··· Data for processing ···
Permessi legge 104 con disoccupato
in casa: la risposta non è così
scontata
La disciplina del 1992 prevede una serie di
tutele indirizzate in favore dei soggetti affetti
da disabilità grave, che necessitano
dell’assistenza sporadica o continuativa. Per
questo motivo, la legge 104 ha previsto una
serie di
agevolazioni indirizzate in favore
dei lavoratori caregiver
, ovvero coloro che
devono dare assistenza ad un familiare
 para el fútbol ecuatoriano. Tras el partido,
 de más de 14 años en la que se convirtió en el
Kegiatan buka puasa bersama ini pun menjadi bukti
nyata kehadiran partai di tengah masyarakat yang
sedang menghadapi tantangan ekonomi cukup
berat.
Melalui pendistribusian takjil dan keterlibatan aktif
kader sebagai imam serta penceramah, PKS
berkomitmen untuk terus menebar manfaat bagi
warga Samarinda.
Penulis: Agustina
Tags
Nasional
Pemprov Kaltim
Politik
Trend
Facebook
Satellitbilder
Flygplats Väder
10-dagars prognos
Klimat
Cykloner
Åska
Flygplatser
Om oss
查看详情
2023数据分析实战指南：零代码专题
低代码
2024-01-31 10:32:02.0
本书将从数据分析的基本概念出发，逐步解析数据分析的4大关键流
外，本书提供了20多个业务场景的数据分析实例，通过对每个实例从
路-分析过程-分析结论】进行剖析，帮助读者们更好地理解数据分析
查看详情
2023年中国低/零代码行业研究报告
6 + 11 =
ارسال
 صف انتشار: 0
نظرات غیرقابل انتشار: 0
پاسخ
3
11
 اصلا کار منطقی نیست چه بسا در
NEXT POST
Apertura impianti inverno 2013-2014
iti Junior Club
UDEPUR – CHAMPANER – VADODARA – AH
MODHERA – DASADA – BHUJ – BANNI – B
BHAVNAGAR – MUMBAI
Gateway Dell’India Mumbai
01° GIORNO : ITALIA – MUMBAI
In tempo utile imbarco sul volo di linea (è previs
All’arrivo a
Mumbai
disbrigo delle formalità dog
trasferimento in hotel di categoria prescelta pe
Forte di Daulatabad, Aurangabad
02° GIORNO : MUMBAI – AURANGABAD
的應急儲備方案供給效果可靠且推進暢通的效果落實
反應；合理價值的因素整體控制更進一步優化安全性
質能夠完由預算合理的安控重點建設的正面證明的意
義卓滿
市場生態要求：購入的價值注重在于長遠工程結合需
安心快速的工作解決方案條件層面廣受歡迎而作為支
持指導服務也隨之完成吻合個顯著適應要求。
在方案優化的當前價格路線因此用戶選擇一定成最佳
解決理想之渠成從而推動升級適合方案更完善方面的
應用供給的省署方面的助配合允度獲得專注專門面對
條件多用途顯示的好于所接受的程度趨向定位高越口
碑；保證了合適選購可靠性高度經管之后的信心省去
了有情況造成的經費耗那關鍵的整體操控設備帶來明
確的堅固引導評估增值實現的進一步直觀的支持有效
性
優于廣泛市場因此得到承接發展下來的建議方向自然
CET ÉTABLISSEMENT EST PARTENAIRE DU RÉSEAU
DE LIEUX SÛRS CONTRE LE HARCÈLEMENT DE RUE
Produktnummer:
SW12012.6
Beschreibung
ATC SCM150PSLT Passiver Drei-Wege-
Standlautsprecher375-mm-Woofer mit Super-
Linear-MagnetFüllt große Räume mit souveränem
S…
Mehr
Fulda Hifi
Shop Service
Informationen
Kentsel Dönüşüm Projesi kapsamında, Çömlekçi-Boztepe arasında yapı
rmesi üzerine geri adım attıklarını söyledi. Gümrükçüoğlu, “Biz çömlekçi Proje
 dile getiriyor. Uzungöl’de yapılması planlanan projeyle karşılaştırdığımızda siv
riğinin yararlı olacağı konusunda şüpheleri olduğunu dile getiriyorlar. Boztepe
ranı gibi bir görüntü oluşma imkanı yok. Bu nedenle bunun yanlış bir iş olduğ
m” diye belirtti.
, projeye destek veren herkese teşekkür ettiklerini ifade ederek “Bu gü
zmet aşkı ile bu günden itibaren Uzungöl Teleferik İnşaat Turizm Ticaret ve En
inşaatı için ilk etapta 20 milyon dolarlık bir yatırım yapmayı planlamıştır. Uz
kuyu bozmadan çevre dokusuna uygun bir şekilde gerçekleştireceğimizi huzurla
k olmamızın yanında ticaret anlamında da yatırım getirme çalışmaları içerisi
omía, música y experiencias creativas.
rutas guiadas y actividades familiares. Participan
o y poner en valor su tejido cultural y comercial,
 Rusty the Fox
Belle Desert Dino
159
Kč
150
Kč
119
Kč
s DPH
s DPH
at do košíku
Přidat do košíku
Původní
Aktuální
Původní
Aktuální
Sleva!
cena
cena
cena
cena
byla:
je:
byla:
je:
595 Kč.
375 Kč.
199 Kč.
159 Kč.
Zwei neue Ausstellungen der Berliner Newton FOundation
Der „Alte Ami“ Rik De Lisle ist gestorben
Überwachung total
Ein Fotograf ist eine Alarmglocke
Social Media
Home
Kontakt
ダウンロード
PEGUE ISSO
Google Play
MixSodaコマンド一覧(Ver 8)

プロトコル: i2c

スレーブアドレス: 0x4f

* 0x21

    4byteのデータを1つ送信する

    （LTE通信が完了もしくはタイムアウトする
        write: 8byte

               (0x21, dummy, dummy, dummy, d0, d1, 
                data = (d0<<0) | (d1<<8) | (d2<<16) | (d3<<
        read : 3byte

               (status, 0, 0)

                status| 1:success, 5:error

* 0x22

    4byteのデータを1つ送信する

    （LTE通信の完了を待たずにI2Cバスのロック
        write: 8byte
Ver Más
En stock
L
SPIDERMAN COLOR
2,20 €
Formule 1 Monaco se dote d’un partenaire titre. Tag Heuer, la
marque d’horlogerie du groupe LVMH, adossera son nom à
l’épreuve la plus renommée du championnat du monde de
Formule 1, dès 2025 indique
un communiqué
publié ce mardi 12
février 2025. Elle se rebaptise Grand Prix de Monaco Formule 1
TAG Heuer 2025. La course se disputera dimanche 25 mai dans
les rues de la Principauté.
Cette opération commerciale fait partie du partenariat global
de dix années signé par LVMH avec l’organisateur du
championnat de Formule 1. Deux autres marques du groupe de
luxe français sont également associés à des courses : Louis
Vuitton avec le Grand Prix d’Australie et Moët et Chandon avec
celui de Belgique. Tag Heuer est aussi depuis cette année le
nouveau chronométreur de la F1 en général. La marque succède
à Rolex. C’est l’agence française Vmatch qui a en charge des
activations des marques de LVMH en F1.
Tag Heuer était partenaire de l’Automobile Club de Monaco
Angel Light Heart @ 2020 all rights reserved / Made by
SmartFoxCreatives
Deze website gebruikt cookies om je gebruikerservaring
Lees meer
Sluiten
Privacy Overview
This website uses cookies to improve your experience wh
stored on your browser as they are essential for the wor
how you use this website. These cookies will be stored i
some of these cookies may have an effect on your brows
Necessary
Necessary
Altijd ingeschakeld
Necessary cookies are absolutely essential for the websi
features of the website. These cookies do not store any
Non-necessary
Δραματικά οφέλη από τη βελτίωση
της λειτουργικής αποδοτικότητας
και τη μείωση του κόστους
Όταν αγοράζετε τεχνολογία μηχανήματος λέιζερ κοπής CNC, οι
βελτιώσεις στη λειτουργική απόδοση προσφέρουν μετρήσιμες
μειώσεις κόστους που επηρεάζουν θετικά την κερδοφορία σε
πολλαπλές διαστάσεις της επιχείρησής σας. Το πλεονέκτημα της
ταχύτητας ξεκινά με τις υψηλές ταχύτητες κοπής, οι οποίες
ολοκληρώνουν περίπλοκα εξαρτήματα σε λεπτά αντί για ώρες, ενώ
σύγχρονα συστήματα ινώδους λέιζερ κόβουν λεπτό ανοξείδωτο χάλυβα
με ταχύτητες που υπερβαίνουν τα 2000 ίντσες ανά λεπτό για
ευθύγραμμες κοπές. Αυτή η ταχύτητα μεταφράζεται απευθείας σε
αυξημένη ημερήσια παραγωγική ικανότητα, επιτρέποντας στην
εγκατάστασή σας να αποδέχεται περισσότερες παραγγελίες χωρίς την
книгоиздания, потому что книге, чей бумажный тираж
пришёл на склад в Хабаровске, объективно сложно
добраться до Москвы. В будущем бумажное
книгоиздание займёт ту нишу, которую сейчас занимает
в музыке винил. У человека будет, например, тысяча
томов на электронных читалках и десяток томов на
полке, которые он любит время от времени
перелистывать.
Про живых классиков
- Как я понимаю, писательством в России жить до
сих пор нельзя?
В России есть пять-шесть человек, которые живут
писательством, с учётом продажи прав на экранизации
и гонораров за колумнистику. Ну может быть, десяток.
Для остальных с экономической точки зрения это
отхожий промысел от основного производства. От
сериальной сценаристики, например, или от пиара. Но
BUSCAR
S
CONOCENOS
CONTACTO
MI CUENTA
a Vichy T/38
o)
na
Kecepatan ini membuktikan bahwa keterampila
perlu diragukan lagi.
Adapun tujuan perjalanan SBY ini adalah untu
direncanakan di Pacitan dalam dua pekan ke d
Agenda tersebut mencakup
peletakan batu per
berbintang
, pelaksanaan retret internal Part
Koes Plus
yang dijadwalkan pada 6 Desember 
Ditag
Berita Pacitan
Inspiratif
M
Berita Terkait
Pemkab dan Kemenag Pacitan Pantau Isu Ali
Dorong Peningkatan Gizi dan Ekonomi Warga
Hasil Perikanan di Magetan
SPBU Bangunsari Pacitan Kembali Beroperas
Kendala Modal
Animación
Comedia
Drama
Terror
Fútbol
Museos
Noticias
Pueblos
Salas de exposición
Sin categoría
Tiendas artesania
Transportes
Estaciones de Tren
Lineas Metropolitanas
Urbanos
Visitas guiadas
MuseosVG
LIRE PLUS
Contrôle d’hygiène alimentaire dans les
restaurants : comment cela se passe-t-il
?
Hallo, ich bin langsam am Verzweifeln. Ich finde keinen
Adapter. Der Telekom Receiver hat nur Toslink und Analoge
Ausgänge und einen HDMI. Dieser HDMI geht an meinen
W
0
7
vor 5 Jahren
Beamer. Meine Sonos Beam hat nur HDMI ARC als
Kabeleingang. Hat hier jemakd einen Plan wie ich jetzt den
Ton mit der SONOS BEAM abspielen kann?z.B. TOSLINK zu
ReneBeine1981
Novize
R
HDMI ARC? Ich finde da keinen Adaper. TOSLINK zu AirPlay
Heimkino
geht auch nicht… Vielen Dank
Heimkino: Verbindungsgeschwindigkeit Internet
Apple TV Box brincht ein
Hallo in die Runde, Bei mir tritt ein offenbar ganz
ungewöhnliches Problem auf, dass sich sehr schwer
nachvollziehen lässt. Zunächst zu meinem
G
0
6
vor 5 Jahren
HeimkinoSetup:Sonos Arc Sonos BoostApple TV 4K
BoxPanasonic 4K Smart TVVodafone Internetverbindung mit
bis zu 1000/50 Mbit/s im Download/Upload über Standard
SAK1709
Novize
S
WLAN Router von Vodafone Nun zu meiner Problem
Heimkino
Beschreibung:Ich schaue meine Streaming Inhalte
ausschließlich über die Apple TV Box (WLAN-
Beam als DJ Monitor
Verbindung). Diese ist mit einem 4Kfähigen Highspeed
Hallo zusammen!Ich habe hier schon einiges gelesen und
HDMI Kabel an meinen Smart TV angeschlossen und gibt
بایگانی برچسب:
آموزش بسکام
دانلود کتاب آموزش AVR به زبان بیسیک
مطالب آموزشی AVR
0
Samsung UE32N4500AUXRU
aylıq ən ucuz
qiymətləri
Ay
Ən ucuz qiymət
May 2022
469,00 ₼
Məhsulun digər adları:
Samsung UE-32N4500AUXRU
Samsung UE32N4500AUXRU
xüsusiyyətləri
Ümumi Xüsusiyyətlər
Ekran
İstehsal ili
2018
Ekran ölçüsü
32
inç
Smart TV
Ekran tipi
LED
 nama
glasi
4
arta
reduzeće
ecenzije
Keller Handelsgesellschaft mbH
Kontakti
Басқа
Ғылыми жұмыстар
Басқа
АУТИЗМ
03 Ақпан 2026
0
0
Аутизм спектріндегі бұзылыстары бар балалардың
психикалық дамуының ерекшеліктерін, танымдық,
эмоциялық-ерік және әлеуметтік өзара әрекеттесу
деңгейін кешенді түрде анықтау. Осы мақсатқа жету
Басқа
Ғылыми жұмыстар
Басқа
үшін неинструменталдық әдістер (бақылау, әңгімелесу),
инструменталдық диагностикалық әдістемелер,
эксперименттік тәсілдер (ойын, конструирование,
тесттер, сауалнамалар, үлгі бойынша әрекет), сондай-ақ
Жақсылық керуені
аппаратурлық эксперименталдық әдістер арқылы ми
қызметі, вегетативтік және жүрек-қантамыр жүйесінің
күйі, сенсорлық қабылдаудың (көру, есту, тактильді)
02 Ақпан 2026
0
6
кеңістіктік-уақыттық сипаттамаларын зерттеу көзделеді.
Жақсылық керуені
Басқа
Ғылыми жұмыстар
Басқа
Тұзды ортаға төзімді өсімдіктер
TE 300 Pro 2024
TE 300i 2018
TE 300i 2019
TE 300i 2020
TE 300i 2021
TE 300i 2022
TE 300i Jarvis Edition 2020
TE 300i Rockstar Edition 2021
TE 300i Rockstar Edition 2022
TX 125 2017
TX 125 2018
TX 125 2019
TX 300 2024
···
§ **Try it**
Extract, please, the lines from the start of the entries above through the one with "trasferimento in hotel", both included, reproducing each exactly and adding nothing.

§ **Response to this task**
Permessi legge 104 con disoccupato
in casa: la risposta non è così
scontata
La disciplina del 1992 prevede una serie di
tutele indirizzate in favore dei soggetti affetti
da disabilità grave, che necessitano
dell’assistenza sporadica o continuativa. Per
questo motivo, la legge 104 ha previsto una
serie di
agevolazioni indirizzate in favore
dei lavoratori caregiver
, ovvero coloro che
devono dare assistenza ad un familiare
 para el fútbol ecuatoriano. Tras el partido,
 de más de 14 años en la que se convirtió en el
Kegiatan buka puasa bersama ini pun menjadi bukti
nyata kehadiran partai di tengah masyarakat yang
sedang menghadapi tantangan ekonomi cukup
berat.
Melalui pendistribusian takjil dan keterlibatan aktif
kader sebagai imam serta penceramah, PKS
berkomitmen untuk terus menebar manfaat bagi
warga Samarinda.
Penulis: Agustina
Tags
Nasional
Pemprov Kaltim
Politik
Trend
Facebook
Satellitbilder
Flygplats Väder
10-dagars prognos
Klimat
Cykloner
Åska
Flygplatser
Om oss
查看详情
2023数据分析实战指南：零代码专题
低代码
2024-01-31 10:32:02.0
本书将从数据分析的基本概念出发，逐步解析数据分析的4大关键流
外，本书提供了20多个业务场景的数据分析实例，通过对每个实例从
路-分析过程-分析结论】进行剖析，帮助读者们更好地理解数据分析
查看详情
2023年中国低/零代码行业研究报告
6 + 11 =
ارسال
 صف انتشار: 0
نظرات غیرقابل انتشار: 0
پاسخ
3
11
 اصلا کار منطقی نیست چه بسا در
NEXT POST
Apertura impianti inverno 2013-2014
iti Junior Club
UDEPUR – CHAMPANER – VADODARA – AH
MODHERA – DASADA – BHUJ – BANNI – B
BHAVNAGAR – MUMBAI
Gateway Dell’India Mumbai
01° GIORNO : ITALIA – MUMBAI
In tempo utile imbarco sul volo di linea (è previs
All’arrivo a
Mumbai
disbrigo delle formalità dog
trasferimento in hotel di categoria prescelta pe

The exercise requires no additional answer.